Masaccio was deeply interested in sculpture; it has even been suggested that he practised as a sculptor early in his career. He may have painted this altarpiece in Pisa, rather than his hometown of Florence. There he would have seen the work of the thirteenth- and fourteenth-century Pisan sculptors, Nicola, Giovanni and Andrea Pisano. Nicola’s renowned pulpit in the Pisa cathedral baptistery featured multi-figured scenes showing the life of Christ, and Masaccio seems to have copied certain details in the predella panels.
The most important lesson that Masaccio learnt from sculpture, however, was the sense of reality that its imitation could give his holy figures. This he probably took from his fellow Florentine, the sculptor Donatello, who was working in Pisa at the same time. Masaccio might have based his image of the Virgin and Child on Donatello’s work; a sculpted relief showing the Virgin and Child with angels seated on the foot on the throne playing lutes (now in the Victoria and Albert Museum, London) could be a specific source. Alternatively Donatello himself might have been involved in the project – Giuliano’s records show that the sculptor was with Masaccio when he picked up one of the payments for the altarpiece.
The two artists certainly knew each other’s work and shared an interest in setting figures within their surroundings using the laws of perspective. This involved increasing and decreasing the size of objects proportionally in relation one single point in the centre of the image (the vanishing point) so that objects further away appeared smaller while those closer to the viewer seemed larger. Donatello, in his sculpture, and Masaccio in his painting made advances in this technique that changed the course of painting in Italy.
Straight lines and architectural forms were useful in enhancing a realistic sense of perspective partly because viewers‘ understanding of these shapes as three-dimensional objects helped them to believe the painted version. The Virgin’s throne, for example, looks like a classical-style building within which the Virgin sits. Like Christ’s halo its depth suggests there is space around it, despite the gold background. The small colonettes seem to make it look even bigger and more sturdy. The pale grey stone would have reminded viewers of pietra serena – the stone which the Florentine architect Brunelleschi used in his churches and a contemporary trend in architecture. In the same way, the angels’ lutes which point in and out of the picture reinforce the idea that the space they sit in is a continuation of our own.

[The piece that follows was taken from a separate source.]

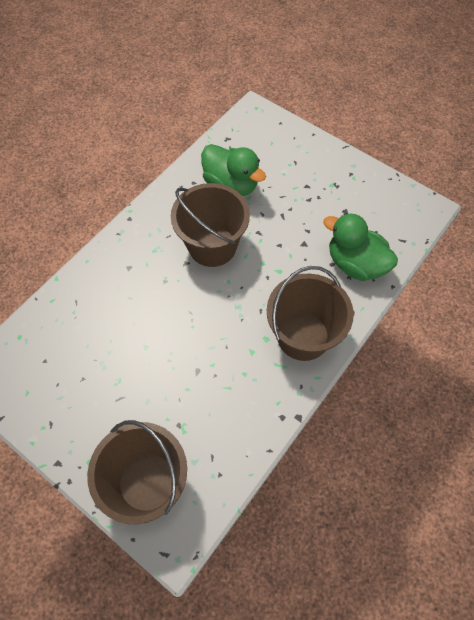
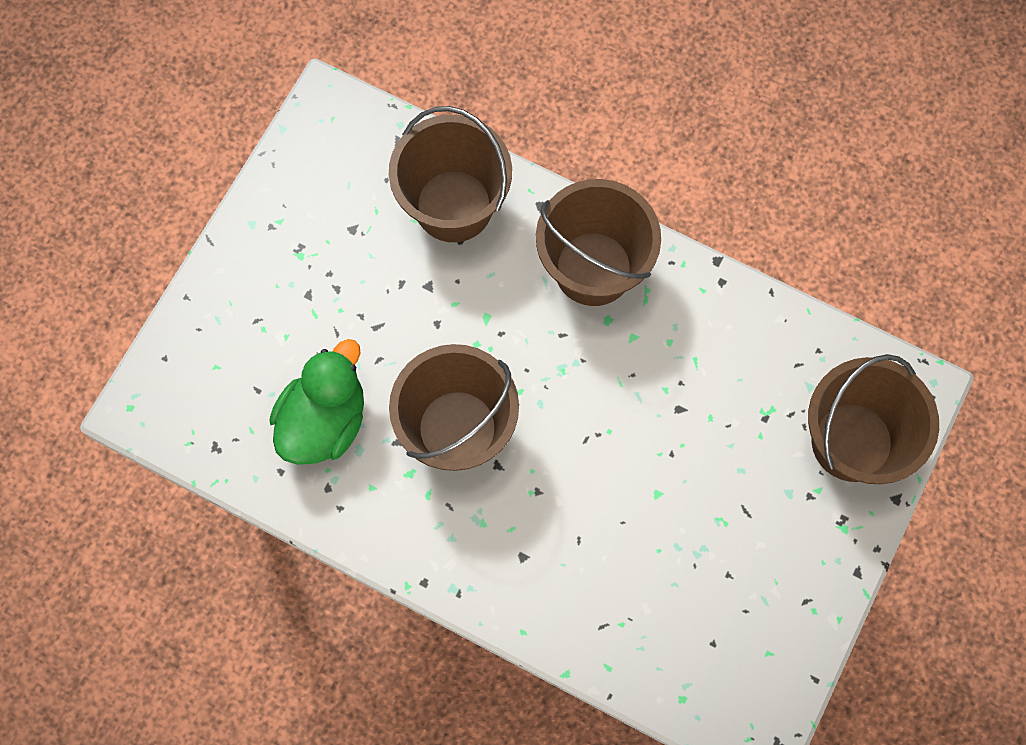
camera: 100 degrees left, 10 degrees up
green duck [323,213,398,281] -> brown bucket [389,106,512,242]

The wavy pattern on the throne step is not purely decorative – it’s supposed to bring to mind Roman marble tombs (sarcophagi). The black grapes that Christ eats had another meaning too: they recall the wine of the Eucharist, consumed along with bread in remembrance of Christ’s body and the blood he shed at the Crucifixion. A panel showing the Crucifixion was probably placed directly above this painting; this vertical arrangement of images spelt out the Christian message of salvation through Christ’s death and its remembrance. Despite its clear theological message, the way in which the Virgin looks at the Child – as though with sadness at the thought of his future sacrifice – brings psychological realism to the image, another of Masaccio’s influential innovations.
The most complete record of the appearance of the original altarpiece comes from the second edition of Vasari’s biography of Italian artists, published in 1568. He described the Virgin and Child in the centre, with ‘some little angels playing music’. These were surrounded, he noted, by Saints Peter, John the Baptist, Julian and Nicholas. He mentioned a scene of the Crucifixion above the Virgin and Child, and that the predella included an image of the Adoration of the Kings. The three panels from the predella and the Crucifixion are in other museums but the location of the saints surrounding the Virgin and Child is not known. A number of Carmelite saints on small vertical panels have been identified; these probably decorated the pilasters.